DIRECTIONS = Give back the records below verbatim, please, but without a single image.

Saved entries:
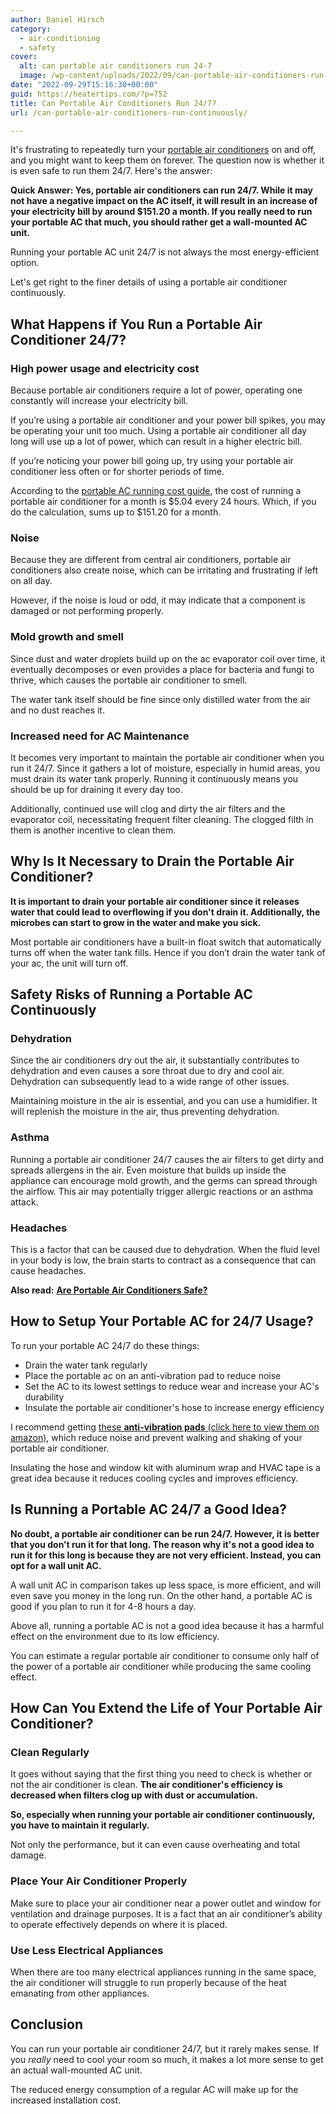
 ```yaml
---
author: Daniel Hirsch
category:
  - air-conditioning
  - safety
cover:
  alt: can portable air conditioners run 24-7
  image: /wp-content/uploads/2022/09/can-portable-air-conditioners-run-24-7.jpg
date: "2022-09-29T15:16:30+00:00"
guid: https://heatertips.com/?p=752
title: Can Portable Air Conditioners Run 24/7?
url: /can-portable-air-conditioners-run-continuously/

---
```

It's frustrating to repeatedly turn your [portable air conditioners](/how-does-a-portable-air-conditioner-work/) on and off, and you might want to keep them on forever. The question now is whether it is even safe to run them 24/7. Here's the answer:

**Quick Answer: Yes, portable air conditioners can run 24/7. While it may not have a negative impact on the AC itself, it will result in an increase of your electricity bill by around $151.20 a month. If you really need to run your portable AC that much, you should rather get a wall-mounted AC unit.**

Running your portable AC unit 24/7 is not always the most energy-efficient option.

Let's get right to the finer details of using a portable air conditioner continuously.

## What Happens if You Run a Portable Air Conditioner 24/7?

### High power usage and electricity cost

Because portable air conditioners require a lot of power, operating one constantly will increase your electricity bill.

If you’re using a portable air conditioner and your power bill spikes, you may be operating your unit too much. Using a portable air conditioner all day long will use up a lot of power, which can result in a higher electric bill.

If you’re noticing your power bill going up, try using your portable air conditioner less often or for shorter periods of time.

According to the [portable AC running cost guide](/portable-air-conditioner-running-cost/), the cost of running a portable air conditioner for a month is $5.04 every 24 hours. Which, if you do the calculation, sums up to $151.20 for a month.

### Noise

Because they are different from central air conditioners, portable air conditioners also create noise, which can be irritating and frustrating if left on all day.

However, if the noise is loud or odd, it may indicate that a component is damaged or not performing properly.

### Mold growth and smell

Since dust and water droplets build up on the ac evaporator coil over time, it eventually decomposes or even provides a place for bacteria and fungi to thrive, which causes the portable air conditioner to smell.

The water tank itself should be fine since only distilled water from the air and no dust reaches it.

### Increased need for AC Maintenance

It becomes very important to maintain the portable air conditioner when you run it 24/7. Since it gathers a lot of moisture, especially in humid areas, you must drain its water tank properly. Running it continuously means you should be up for draining it every day too.

Additionally, continued use will clog and dirty the air filters and the evaporator coil, necessitating frequent filter cleaning. The clogged filth in them is another incentive to clean them.

## Why Is It Necessary to Drain the Portable Air Conditioner?

**It is important to drain your portable air conditioner since it releases water that could lead to overflowing if you don't drain it. Additionally, the microbes can start to grow in the water and make you sick.**

Most portable air conditioners have a built-in float switch that automatically turns off when the water tank fills. Hence if you don’t drain the water tank of your ac, the unit will turn off.

## Safety Risks of Running a Portable AC Continuously

### Dehydration

Since the air conditioners dry out the air, it substantially contributes to dehydration and even causes a sore throat due to dry and cool air. Dehydration can subsequently lead to a wide range of other issues.

Maintaining moisture in the air is essential, and you can use a humidifier. It will replenish the moisture in the air, thus preventing dehydration.

### **Asthma**

Running a portable air conditioner 24/7 causes the air filters to get dirty and spreads allergens in the air. Even moisture that builds up inside the appliance can encourage mold growth, and the germs can spread through the airflow. This air may potentially trigger allergic reactions or an asthma attack.

### Headaches

This is a factor that can be caused due to dehydration. When the fluid level in your body is low, the brain starts to contract as a consequence that can cause headaches.

**Also read:** [**Are Portable Air Conditioners Safe?**](/are-portable-air-conditioners-safe/)

## How to Setup Your Portable AC for 24/7 Usage?

To run your portable AC 24/7 do these things:

- Drain the water tank regularly
- Place the portable ac on an anti-vibration pad to reduce noise
- Set the AC to its lowest settings to reduce wear and increase your AC's durability
- Insulate the portable air conditioner's hose to increase energy efficiency

I recommend getting [these **anti-vibration pads** (click here to view them on amazon)](https://www.amazon.com/Anti-Vibration-Pads-Washing-Machine-Dryer-VibraShield/dp/B07THLMZ37?crid=UYIGVBFNFGAF&keywords=anti+vibration+pad&qid=1664464474&qu=eyJxc2MiOiI1LjU3IiwicXNhIjoiNS4yNyIsInFzcCI6IjQuODcifQ%3D%3D&sprefix=anti+vibration+pa%2Caps%2C181&sr=8-11&linkCode=ll1&tag=heatertips-20&linkId=01772ad8ad67b24b5ad58c165b8c71e6&language=en_US&ref_=as_li_ss_tl), which reduce noise and prevent walking and shaking of your portable air conditioner.

Insulating the hose and window kit with aluminum wrap and HVAC tape is a great idea because it reduces cooling cycles and improves efficiency.

## Is Running a Portable AC 24/7 a Good Idea?

**No doubt, a portable air conditioner can be run 24/7. However, it is better that you don’t run it for that long. The reason why it's not a good idea to run it for this long is because they are not very efficient. Instead, you can opt for a wall unit AC.**

A wall unit AC in comparison takes up less space, is more efficient, and will even save you money in the long run. On the other hand, a portable AC is good if you plan to run it for 4-8 hours a day.

Above all, running a portable AC is not a good idea because it has a harmful effect on the environment due to its low efficiency.

You can estimate a regular portable air conditioner to consume only half of the power of a portable air conditioner while producing the same cooling effect.

## **How Can You Extend the Life of Your Portable Air Conditioner?**

### **Clean Regularly**

It goes without saying that the first thing you need to check is whether or not the air conditioner is clean. **The air conditioner's efficiency is decreased when filters clog up with dust or accumulation.**

**So, especially when running your portable air conditioner continuously, you have to maintain it regularly.**

Not only the performance, but it can even cause overheating and total damage.

### **Place Your Air Conditioner Properly**

Make sure to place your air conditioner near a power outlet and window for ventilation and drainage purposes. It is a fact that an air conditioner’s ability to operate effectively depends on where it is placed.

### **Use Less Electrical Appliances**

When there are too many electrical appliances running in the same space, the air conditioner will struggle to run properly because of the heat emanating from other appliances.

## **Conclusion**

You can run your portable air conditioner 24/7, but it rarely makes sense. If you _really_ need to cool your room so much, it makes a lot more sense to get an actual wall-mounted AC unit.

The reduced energy consumption of a regular AC will make up for the increased installation cost.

RESULT OF THIS EXERCISE =
 ```yaml
---
author: Daniel Hirsch
category:
  - air-conditioning
  - safety
cover:
  alt: can portable air conditioners run 24-7
  image: /wp-content/uploads/2022/09/can-portable-air-conditioners-run-24-7.jpg
date: "2022-09-29T15:16:30+00:00"
guid: https://heatertips.com/?p=752
title: Can Portable Air Conditioners Run 24/7?
url: /can-portable-air-conditioners-run-continuously/

---
```

It's frustrating to repeatedly turn your [portable air conditioners](/how-does-a-portable-air-conditioner-work/) on and off, and you might want to keep them on forever. The question now is whether it is even safe to run them 24/7. Here's the answer:

**Quick Answer: Yes, portable air conditioners can run 24/7. While it may not have a negative impact on the AC itself, it will result in an increase of your electricity bill by around $151.20 a month. If you really need to run your portable AC that much, you should rather get a wall-mounted AC unit.**

Running your portable AC unit 24/7 is not always the most energy-efficient option.

Let's get right to the finer details of using a portable air conditioner continuously.

## What Happens if You Run a Portable Air Conditioner 24/7?

### High power usage and electricity cost

Because portable air conditioners require a lot of power, operating one constantly will increase your electricity bill.

If you’re using a portable air conditioner and your power bill spikes, you may be operating your unit too much. Using a portable air conditioner all day long will use up a lot of power, which can result in a higher electric bill.

If you’re noticing your power bill going up, try using your portable air conditioner less often or for shorter periods of time.

According to the [portable AC running cost guide](/portable-air-conditioner-running-cost/), the cost of running a portable air conditioner for a month is $5.04 every 24 hours. Which, if you do the calculation, sums up to $151.20 for a month.

### Noise

Because they are different from central air conditioners, portable air conditioners also create noise, which can be irritating and frustrating if left on all day.

However, if the noise is loud or odd, it may indicate that a component is damaged or not performing properly.

### Mold growth and smell

Since dust and water droplets build up on the ac evaporator coil over time, it eventually decomposes or even provides a place for bacteria and fungi to thrive, which causes the portable air conditioner to smell.

The water tank itself should be fine since only distilled water from the air and no dust reaches it.

### Increased need for AC Maintenance

It becomes very important to maintain the portable air conditioner when you run it 24/7. Since it gathers a lot of moisture, especially in humid areas, you must drain its water tank properly. Running it continuously means you should be up for draining it every day too.

Additionally, continued use will clog and dirty the air filters and the evaporator coil, necessitating frequent filter cleaning. The clogged filth in them is another incentive to clean them.

## Why Is It Necessary to Drain the Portable Air Conditioner?

**It is important to drain your portable air conditioner since it releases water that could lead to overflowing if you don't drain it. Additionally, the microbes can start to grow in the water and make you sick.**

Most portable air conditioners have a built-in float switch that automatically turns off when the water tank fills. Hence if you don’t drain the water tank of your ac, the unit will turn off.

## Safety Risks of Running a Portable AC Continuously

### Dehydration

Since the air conditioners dry out the air, it substantially contributes to dehydration and even causes a sore throat due to dry and cool air. Dehydration can subsequently lead to a wide range of other issues.

Maintaining moisture in the air is essential, and you can use a humidifier. It will replenish the moisture in the air, thus preventing dehydration.

### **Asthma**

Running a portable air conditioner 24/7 causes the air filters to get dirty and spreads allergens in the air. Even moisture that builds up inside the appliance can encourage mold growth, and the germs can spread through the airflow. This air may potentially trigger allergic reactions or an asthma attack.

### Headaches

This is a factor that can be caused due to dehydration. When the fluid level in your body is low, the brain starts to contract as a consequence that can cause headaches.

**Also read:** [**Are Portable Air Conditioners Safe?**](/are-portable-air-conditioners-safe/)

## How to Setup Your Portable AC for 24/7 Usage?

To run your portable AC 24/7 do these things:

- Drain the water tank regularly
- Place the portable ac on an anti-vibration pad to reduce noise
- Set the AC to its lowest settings to reduce wear and increase your AC's durability
- Insulate the portable air conditioner's hose to increase energy efficiency

I recommend getting [these **anti-vibration pads** (click here to view them on amazon)](https://www.amazon.com/Anti-Vibration-Pads-Washing-Machine-Dryer-VibraShield/dp/B07THLMZ37?crid=UYIGVBFNFGAF&keywords=anti+vibration+pad&qid=1664464474&qu=eyJxc2MiOiI1LjU3IiwicXNhIjoiNS4yNyIsInFzcCI6IjQuODcifQ%3D%3D&sprefix=anti+vibration+pa%2Caps%2C181&sr=8-11&linkCode=ll1&tag=heatertips-20&linkId=01772ad8ad67b24b5ad58c165b8c71e6&language=en_US&ref_=as_li_ss_tl), which reduce noise and prevent walking and shaking of your portable air conditioner.

Insulating the hose and window kit with aluminum wrap and HVAC tape is a great idea because it reduces cooling cycles and improves efficiency.

## Is Running a Portable AC 24/7 a Good Idea?

**No doubt, a portable air conditioner can be run 24/7. However, it is better that you don’t run it for that long. The reason why it's not a good idea to run it for this long is because they are not very efficient. Instead, you can opt for a wall unit AC.**

A wall unit AC in comparison takes up less space, is more efficient, and will even save you money in the long run. On the other hand, a portable AC is good if you plan to run it for 4-8 hours a day.

Above all, running a portable AC is not a good idea because it has a harmful effect on the environment due to its low efficiency.

You can estimate a regular portable air conditioner to consume only half of the power of a portable air conditioner while producing the same cooling effect.

## **How Can You Extend the Life of Your Portable Air Conditioner?**

### **Clean Regularly**

It goes without saying that the first thing you need to check is whether or not the air conditioner is clean. **The air conditioner's efficiency is decreased when filters clog up with dust or accumulation.**

**So, especially when running your portable air conditioner continuously, you have to maintain it regularly.**

Not only the performance, but it can even cause overheating and total damage.

### **Place Your Air Conditioner Properly**

Make sure to place your air conditioner near a power outlet and window for ventilation and drainage purposes. It is a fact that an air conditioner’s ability to operate effectively depends on where it is placed.

### **Use Less Electrical Appliances**

When there are too many electrical appliances running in the same space, the air conditioner will struggle to run properly because of the heat emanating from other appliances.

## **Conclusion**

You can run your portable air conditioner 24/7, but it rarely makes sense. If you _really_ need to cool your room so much, it makes a lot more sense to get an actual wall-mounted AC unit.

The reduced energy consumption of a regular AC will make up for the increased installation cost.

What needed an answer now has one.